Zu Anfang dieses Videos denkt man erst, dass es sich um einen weiteren raw edit handelt. Doch dann setzt nach etwas mehr als einer Minute auf einmal die Gitarre ein und Gänsehaut macht sich breit. Denn was Brandon Semenuk hier vor atemberaubender Kulisse für eine Line raushaut, ist wirklich mehr als beeindruckend. Wenn man dann noch bedenkt, dass das Ganze mit nur einer Kamera auf den ersten Versuch gefilmt wurde und Brandon zu den Dreharbeiten mit einer Handgelenkverletzung erschienen war, dann kommt man aus dem Kopfschütteln gar nicht mehr raus. Unfassbar!


9. The Swindonians – Sense of Home

Mal ganz ehrlich, wer erinnert sich noch an baggy pants? Steve Peat und Nigel Page ganz bestimmt, denn die beiden trugen diese aus der Mode gekommenen Hosen mit Überweite während der Dreharbeiten zu Sprung 2. Fast 20 Jahre später sind The Swindonians zwar wieder in der Versenkung verschwunden, aber das ändert nichts daran, dass wir noch immer ganz nostalgisch werden, wenn dieser Song irgendwo läuft.
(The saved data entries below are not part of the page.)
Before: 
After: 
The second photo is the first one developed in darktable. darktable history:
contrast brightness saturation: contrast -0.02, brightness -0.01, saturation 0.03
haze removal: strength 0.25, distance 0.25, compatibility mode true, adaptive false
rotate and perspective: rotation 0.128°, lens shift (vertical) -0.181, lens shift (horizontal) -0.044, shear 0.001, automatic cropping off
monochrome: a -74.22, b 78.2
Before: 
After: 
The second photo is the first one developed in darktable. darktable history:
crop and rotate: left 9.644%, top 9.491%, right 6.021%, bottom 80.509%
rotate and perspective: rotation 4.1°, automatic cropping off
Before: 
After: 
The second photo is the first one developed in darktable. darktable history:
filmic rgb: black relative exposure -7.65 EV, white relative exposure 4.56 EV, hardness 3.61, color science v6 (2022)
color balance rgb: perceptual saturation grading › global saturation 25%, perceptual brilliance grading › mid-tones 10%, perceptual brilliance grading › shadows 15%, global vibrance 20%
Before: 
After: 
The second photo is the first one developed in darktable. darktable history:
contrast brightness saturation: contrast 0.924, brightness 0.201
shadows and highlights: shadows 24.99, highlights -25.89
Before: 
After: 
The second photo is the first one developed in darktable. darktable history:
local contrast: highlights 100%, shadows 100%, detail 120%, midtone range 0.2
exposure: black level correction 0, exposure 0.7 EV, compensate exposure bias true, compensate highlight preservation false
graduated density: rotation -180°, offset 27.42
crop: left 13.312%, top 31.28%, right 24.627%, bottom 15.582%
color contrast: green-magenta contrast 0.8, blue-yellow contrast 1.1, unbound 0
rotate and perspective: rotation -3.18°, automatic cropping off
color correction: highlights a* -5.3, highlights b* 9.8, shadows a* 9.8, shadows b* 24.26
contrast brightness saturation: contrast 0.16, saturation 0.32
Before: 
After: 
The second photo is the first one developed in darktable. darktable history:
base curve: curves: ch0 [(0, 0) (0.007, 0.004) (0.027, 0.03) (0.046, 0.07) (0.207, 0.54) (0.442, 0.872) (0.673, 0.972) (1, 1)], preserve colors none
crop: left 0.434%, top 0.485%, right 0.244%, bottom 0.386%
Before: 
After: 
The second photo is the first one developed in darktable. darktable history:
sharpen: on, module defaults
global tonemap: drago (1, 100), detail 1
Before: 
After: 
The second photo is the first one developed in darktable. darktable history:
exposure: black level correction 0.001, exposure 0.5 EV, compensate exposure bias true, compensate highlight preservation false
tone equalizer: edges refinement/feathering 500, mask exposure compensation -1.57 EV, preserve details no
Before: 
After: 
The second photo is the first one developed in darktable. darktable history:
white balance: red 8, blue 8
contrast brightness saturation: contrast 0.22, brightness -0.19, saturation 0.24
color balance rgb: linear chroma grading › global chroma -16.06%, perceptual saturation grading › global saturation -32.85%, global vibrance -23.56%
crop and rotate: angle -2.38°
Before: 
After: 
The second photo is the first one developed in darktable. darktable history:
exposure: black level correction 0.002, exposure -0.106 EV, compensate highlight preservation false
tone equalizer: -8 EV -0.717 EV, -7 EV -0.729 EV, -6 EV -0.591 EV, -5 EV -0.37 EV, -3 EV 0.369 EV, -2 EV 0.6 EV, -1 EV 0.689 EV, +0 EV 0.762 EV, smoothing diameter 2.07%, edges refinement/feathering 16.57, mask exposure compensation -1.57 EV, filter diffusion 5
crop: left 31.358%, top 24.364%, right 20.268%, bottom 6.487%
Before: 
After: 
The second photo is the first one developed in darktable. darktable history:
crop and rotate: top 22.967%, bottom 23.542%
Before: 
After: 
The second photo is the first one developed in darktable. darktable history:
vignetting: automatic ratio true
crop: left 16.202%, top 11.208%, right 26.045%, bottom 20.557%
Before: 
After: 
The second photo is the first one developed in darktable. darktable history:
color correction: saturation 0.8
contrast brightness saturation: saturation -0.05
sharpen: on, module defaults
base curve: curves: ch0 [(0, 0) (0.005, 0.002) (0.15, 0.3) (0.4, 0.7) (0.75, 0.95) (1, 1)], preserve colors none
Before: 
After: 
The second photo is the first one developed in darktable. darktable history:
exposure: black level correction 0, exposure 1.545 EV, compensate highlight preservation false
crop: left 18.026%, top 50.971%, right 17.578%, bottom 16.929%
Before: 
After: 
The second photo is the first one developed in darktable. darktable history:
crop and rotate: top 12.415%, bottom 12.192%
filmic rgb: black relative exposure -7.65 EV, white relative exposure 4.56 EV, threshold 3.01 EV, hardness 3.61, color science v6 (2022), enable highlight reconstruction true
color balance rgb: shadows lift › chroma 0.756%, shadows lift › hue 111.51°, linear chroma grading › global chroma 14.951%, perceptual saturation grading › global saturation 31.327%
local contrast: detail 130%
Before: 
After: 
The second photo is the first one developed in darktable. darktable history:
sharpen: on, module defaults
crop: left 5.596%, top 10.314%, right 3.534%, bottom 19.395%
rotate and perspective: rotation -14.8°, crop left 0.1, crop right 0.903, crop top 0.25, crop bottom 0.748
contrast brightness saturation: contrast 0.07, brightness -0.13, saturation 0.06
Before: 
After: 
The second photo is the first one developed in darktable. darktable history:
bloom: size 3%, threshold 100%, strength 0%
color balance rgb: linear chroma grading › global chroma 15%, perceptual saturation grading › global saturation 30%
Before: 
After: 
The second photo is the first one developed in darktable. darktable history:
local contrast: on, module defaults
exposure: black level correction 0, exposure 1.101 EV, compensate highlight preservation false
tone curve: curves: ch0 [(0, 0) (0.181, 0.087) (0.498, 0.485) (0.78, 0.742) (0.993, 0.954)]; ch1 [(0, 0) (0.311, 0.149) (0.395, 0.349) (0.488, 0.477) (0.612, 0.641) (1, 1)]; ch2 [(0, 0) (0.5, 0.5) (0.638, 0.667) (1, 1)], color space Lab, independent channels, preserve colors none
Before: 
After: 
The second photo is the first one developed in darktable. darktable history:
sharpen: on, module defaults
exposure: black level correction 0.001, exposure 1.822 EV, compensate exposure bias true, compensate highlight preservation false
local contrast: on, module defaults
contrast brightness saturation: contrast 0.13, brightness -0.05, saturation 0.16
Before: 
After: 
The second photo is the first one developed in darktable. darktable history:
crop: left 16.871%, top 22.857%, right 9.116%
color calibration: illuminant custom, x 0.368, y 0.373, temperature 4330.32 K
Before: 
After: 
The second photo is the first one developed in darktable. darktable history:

10 .Gregory Fleeman and the Fleewoman – Ratboy

Wir sind uns nicht sicher, was sich in diesem Video besser anhört: Der Motor des Fiat 124 Spider, den Josh Bryceland im Intro fährt, oder die Stimme von Gregory Fleeman, die dazu aus dem Off ertönt? Wir hätten uns natürlich auch für den Song aus dem Hauptteil (Hoochie Coochie von Band of Skulls) entscheiden können, aber seien wir doch mal ehrlich: Ohne das Intro und den Schluss wäre dieses Video nur halb so gut.